▶ [Directions] Please reproduce the material from its start through the line that contains "for biomedical papers.", replacing "Leave a Reply" with "Post a Comment" and leaving everything else unchanged.

▶ [Record set]
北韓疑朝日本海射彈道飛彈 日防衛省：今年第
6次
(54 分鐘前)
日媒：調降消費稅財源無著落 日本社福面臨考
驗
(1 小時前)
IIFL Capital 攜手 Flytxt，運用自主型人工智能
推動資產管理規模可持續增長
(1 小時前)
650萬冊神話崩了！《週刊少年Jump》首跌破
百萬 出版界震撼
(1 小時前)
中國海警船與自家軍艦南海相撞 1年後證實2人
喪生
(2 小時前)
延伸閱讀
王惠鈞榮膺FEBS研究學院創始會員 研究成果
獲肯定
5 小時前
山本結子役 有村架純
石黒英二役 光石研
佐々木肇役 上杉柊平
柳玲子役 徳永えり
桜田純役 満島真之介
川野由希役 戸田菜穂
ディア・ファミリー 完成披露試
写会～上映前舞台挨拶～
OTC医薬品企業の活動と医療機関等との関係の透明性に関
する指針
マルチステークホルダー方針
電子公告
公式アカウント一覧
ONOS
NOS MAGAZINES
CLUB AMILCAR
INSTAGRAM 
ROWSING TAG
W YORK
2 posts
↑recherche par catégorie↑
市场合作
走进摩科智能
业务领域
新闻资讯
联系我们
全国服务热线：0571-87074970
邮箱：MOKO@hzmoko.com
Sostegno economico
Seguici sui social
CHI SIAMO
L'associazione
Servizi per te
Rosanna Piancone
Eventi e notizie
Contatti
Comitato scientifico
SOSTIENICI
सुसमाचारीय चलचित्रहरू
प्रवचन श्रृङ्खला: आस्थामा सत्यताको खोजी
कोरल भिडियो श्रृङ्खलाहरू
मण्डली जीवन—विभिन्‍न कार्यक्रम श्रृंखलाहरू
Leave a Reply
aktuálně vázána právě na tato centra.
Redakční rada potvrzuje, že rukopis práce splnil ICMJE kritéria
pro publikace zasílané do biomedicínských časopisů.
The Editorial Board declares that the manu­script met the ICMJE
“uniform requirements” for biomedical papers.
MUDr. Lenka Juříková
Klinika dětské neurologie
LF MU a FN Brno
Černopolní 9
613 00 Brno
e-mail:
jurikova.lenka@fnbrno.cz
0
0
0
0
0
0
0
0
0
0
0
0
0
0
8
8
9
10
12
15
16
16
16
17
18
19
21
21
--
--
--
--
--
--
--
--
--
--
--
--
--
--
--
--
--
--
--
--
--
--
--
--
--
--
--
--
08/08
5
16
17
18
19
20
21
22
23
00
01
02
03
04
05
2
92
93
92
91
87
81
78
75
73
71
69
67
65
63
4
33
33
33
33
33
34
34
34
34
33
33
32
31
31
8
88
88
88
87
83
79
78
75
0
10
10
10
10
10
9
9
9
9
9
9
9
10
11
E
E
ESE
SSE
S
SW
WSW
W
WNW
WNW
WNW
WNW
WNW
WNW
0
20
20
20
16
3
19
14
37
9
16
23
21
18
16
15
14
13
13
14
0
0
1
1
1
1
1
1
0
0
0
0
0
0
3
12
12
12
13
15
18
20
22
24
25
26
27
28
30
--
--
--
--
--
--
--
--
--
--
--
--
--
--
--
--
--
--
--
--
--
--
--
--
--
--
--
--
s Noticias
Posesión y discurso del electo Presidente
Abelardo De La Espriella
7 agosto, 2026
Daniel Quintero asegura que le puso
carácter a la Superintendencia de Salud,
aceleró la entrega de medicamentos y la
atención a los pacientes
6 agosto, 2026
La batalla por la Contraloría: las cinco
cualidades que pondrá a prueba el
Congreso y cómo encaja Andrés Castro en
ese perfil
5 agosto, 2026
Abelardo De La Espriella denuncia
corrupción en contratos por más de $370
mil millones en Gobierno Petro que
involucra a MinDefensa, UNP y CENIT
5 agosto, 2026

▶ [Response to this exercise]
北韓疑朝日本海射彈道飛彈 日防衛省：今年第
6次
(54 分鐘前)
日媒：調降消費稅財源無著落 日本社福面臨考
驗
(1 小時前)
IIFL Capital 攜手 Flytxt，運用自主型人工智能
推動資產管理規模可持續增長
(1 小時前)
650萬冊神話崩了！《週刊少年Jump》首跌破
百萬 出版界震撼
(1 小時前)
中國海警船與自家軍艦南海相撞 1年後證實2人
喪生
(2 小時前)
延伸閱讀
王惠鈞榮膺FEBS研究學院創始會員 研究成果
獲肯定
5 小時前
山本結子役 有村架純
石黒英二役 光石研
佐々木肇役 上杉柊平
柳玲子役 徳永えり
桜田純役 満島真之介
川野由希役 戸田菜穂
ディア・ファミリー 完成披露試
写会～上映前舞台挨拶～
OTC医薬品企業の活動と医療機関等との関係の透明性に関
する指針
マルチステークホルダー方針
電子公告
公式アカウント一覧
ONOS
NOS MAGAZINES
CLUB AMILCAR
INSTAGRAM 
ROWSING TAG
W YORK
2 posts
↑recherche par catégorie↑
市场合作
走进摩科智能
业务领域
新闻资讯
联系我们
全国服务热线：0571-87074970
邮箱：MOKO@hzmoko.com
Sostegno economico
Seguici sui social
CHI SIAMO
L'associazione
Servizi per te
Rosanna Piancone
Eventi e notizie
Contatti
Comitato scientifico
SOSTIENICI
सुसमाचारीय चलचित्रहरू
प्रवचन श्रृङ्खला: आस्थामा सत्यताको खोजी
कोरल भिडियो श्रृङ्खलाहरू
मण्डली जीवन—विभिन्‍न कार्यक्रम श्रृंखलाहरू
Post a Comment
aktuálně vázána právě na tato centra.
Redakční rada potvrzuje, že rukopis práce splnil ICMJE kritéria
pro publikace zasílané do biomedicínských časopisů.
The Editorial Board declares that the manu­script met the ICMJE
“uniform requirements” for biomedical papers.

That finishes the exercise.